Past presidents typically shied away from discussing domestic politics while on foreign soil, but Trump has seldom abided by that particular tradition and often laces into his opponents back home while overseas.
He went on to blame the election season for holding down the value of the stock market, saying that investors are worried Sanders and other candidates had “a real chance” of winning the presidency. The U.S. president is in India on a two-day state visit.
Trump’s broadside against the Vermont senator -- who is leading the Democratic nominating contest after consecutive wins in New Hampshire and Nevada -- came ahead of Tuesday night’s Democratic debate in South Carolina.
Still, Trump’s decision to explicitly target Sanders’s policies and cast a Democratic presidency as a danger to markets seemed to underscore worry within the White House of the extent to which the president’s re-election campaign hinges on a humming economy, particularly amid growing concerns over the impact of the Chinese coronavirus outbreak.

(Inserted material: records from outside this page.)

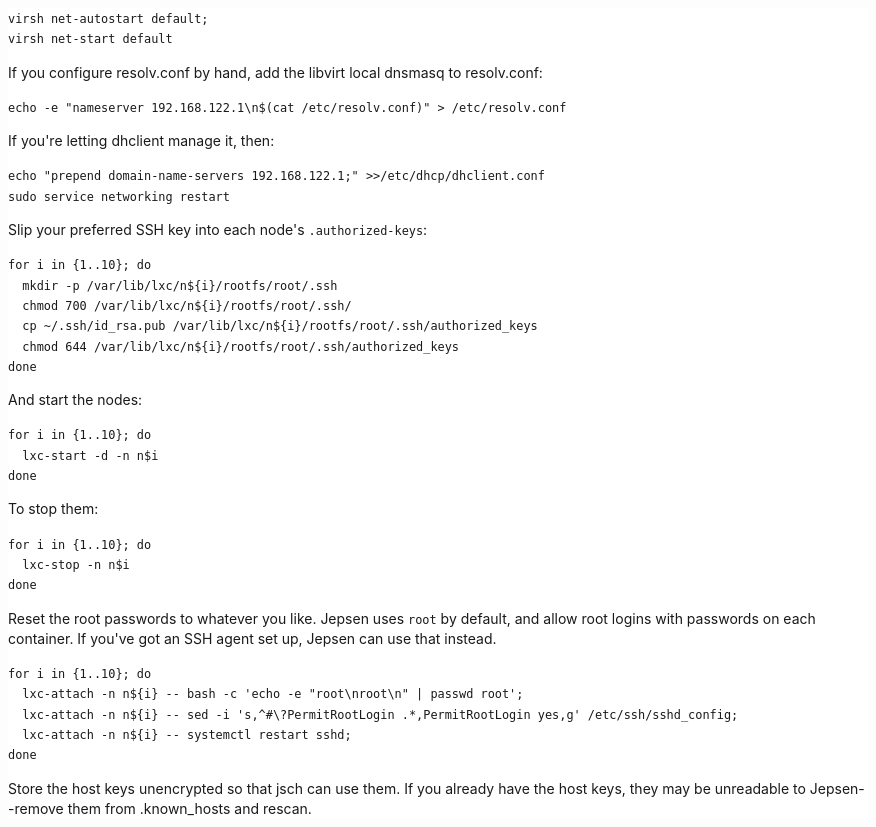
 ```
virsh net-autostart default;
virsh net-start default
```

If you configure resolv.conf by hand, add the libvirt local dnsmasq to
resolv.conf:

```
echo -e "nameserver 192.168.122.1\n$(cat /etc/resolv.conf)" > /etc/resolv.conf
```

If you're letting dhclient manage it, then:

```
echo "prepend domain-name-servers 192.168.122.1;" >>/etc/dhcp/dhclient.conf
sudo service networking restart
```

Slip your preferred SSH key into each node's `.authorized-keys`:

```
for i in {1..10}; do
  mkdir -p /var/lib/lxc/n${i}/rootfs/root/.ssh
  chmod 700 /var/lib/lxc/n${i}/rootfs/root/.ssh/
  cp ~/.ssh/id_rsa.pub /var/lib/lxc/n${i}/rootfs/root/.ssh/authorized_keys
  chmod 644 /var/lib/lxc/n${i}/rootfs/root/.ssh/authorized_keys
done
```

And start the nodes:

```
for i in {1..10}; do
  lxc-start -d -n n$i
done
```

To stop them:

```
for i in {1..10}; do
  lxc-stop -n n$i
done
```

Reset the root passwords to whatever you like. Jepsen uses `root` by default,
and allow root logins with passwords on each container. If you've got an SSH
agent set up, Jepsen can use that instead.

```
for i in {1..10}; do
  lxc-attach -n n${i} -- bash -c 'echo -e "root\nroot\n" | passwd root';
  lxc-attach -n n${i} -- sed -i 's,^#\?PermitRootLogin .*,PermitRootLogin yes,g' /etc/ssh/sshd_config;
  lxc-attach -n n${i} -- systemctl restart sshd;
done
```

Store the host keys unencrypted so that jsch can use them. If you already have
the host keys, they may be unreadable to Jepsen--remove them from .known_hosts
and rescan.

Trump repeatedly sought to downplay the possible impact of the disease after the Dow Jones Industrial Average and S&P 500 on Monday posted their sharpest daily declines since 2018.
“Things like that happen” in business, Trump said of the losses, reiterating his belief that the virus was “under control” in the U.S. He said his administration was working “very hard” and spending “a tremendous amount of money” to address the outbreak, and noted the White House on Monday had asked Congress for $2.5 billion in additional funds to fight coronavirus.
He said the money would be spent “on getting everything ready just in case something should happen and also helping other nations that aren’t equipped to do it.” The U.S. president also reiterated his confidence in Chinese President Xi Jinping, saying officials in Beijing were “working very hard.”
“I think he’ll be in pretty good shape,” Trump said. “They’ve had a rough patch and I think right now they have it -- it looks like they’re getting it under control more and more.”